Lagarde's speech followed an appeal by senior figures on Wall Street for a budget to be passed in Washington. Shares opened lower in New York, while the interest rate on one-month Treasury bills rose. Mario Draghi, the president of the European Central Bank, has also warned of the risks from a protracted federal shutdown.

The IMF managing director said America's recovery was being held back by over-hasty budget cuts. "Households are in better shape, the housing sector is looking brighter, and the private sector engine is humming again. And yet, growth this year will still be too low – below 2% – due to too much fiscal adjustment. This should ease up next year, with growth about a percentage point higher."
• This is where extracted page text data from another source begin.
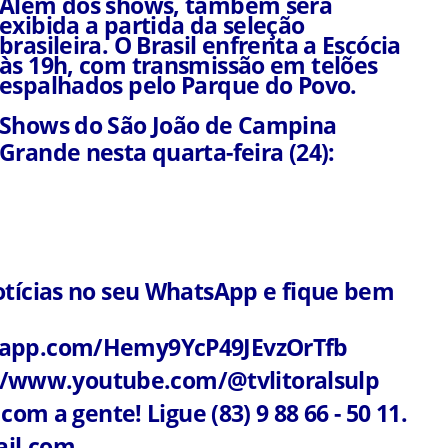
Além dos shows, também será
exibida a partida da seleção
brasileira. O Brasil enfrenta a Escócia
às 19h, com transmissão em telões
espalhados pelo Parque do Povo.
Shows do São João de Campina
Grande nesta quarta-feira (24):
otícias no seu WhatsApp e fique bem
tsapp.com/Hemy9YcP49JEvzOrTfb
ps://www.youtube.com/@tvlitoralsulp
com a gente! Ligue (83) 9 88 66 - 50 11.
ail.com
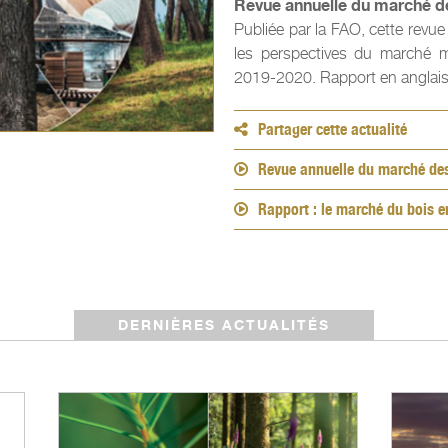
Revue annuelle du marché de
Publiée par la FAO, cette revue 
les perspectives du marché mo
2019-2020. Rapport en anglais
Partager cette actualité
Revue annuelle du marché des 
Rapport : le marché du bois e
DERNIÈRES ACTUALITÉS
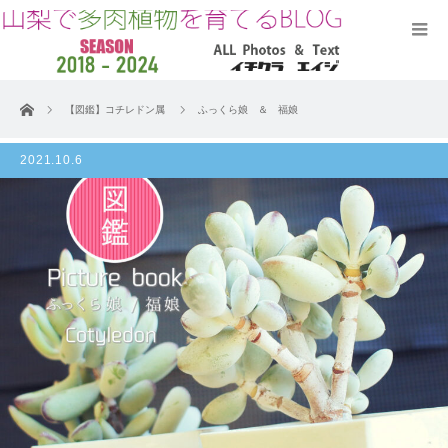
ホーム
【図鑑】コチレドン属
ふっくら娘 ＆ 福娘
2021.10.6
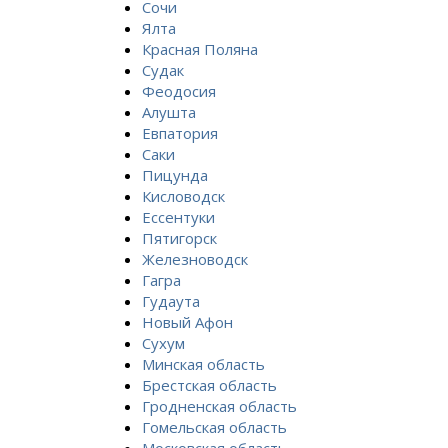
Сочи
Ялта
Красная Поляна
Судак
Феодосия
Алушта
Евпатория
Саки
Пицунда
Кисловодск
Ессентуки
Пятигорск
Железноводск
Гагра
Гудаута
Новый Афон
Сухум
Минская область
Брестская область
Гродненская область
Гомельская область
Московская область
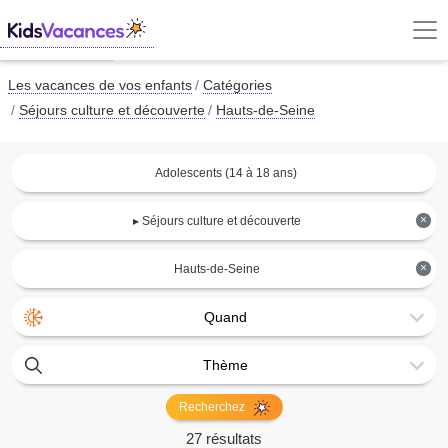
Les vacances de vos enfants
Catégories
Séjours culture et découverte
Hauts-de-Seine
Adolescents (14 à 18 ans)
×
▸ Séjours culture et découverte
×
Hauts-de-Seine
Quand
Thème
Recherchez
27 résultats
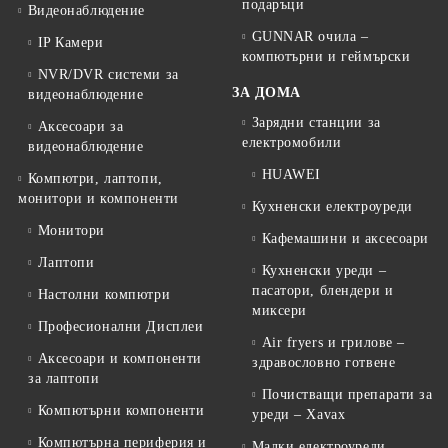
подаръци
Видеонаблюдение
GUNNAR очила –
IP Камери
компютърни и геймърски
NVR/DVR системи за
ЗА ДОМА
видеонаблюдение
Зарядни станции за
Аксесоари за
електромобили
видеонаблюдение
HUAWEI
Компютри, лаптопи,
монитори и компоненти
Кухненски електроуреди
Монитори
Кафемашини и аксесоари
Лаптопи
Кухненски уреди –
пасатори, блендери и
Настолни компютри
миксери
Професионални Дисплеи
Air fryers и грилове –
Аксесоари и компоненти
здравословно готвене
за лаптопи
Почистващи препарати за
Компютърни компоненти
уреди – Xavax
Компютърна периферия и
Малки електроуреди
Lagarde said: "We at the IMF are very familiar with the ebb and flow of economic cycles, with the shift from recession to recovery. Experience tells us that this process usually takes a year or two, or a bit longer if the situation is especially severe. The transitions I am talking about today are different. They will likely play out over the rest of the decade, if not longer."

The IMF is urging its 188 members to complete the process of financial repair deemed necessary by the near-collapse of the global banking sector five years ago. Lagarde said progress had been too slow.

"Under the old model, the financial sector took on outsized risk in pursuit of outsized rewards, causing outsized ruin – and precipitating the crisis we have been experiencing for the last five years.

"Since then, the international community has been struggling to build something better. This is not easy. It means throwing away old blueprints and designing new ones. It means dealing with the perverse incentives of financial firms and the inability or unwillingness of authorities to act.

"How is this transition doing? In the IMF's assessment, it remains a case of 'mission not yet accomplished'."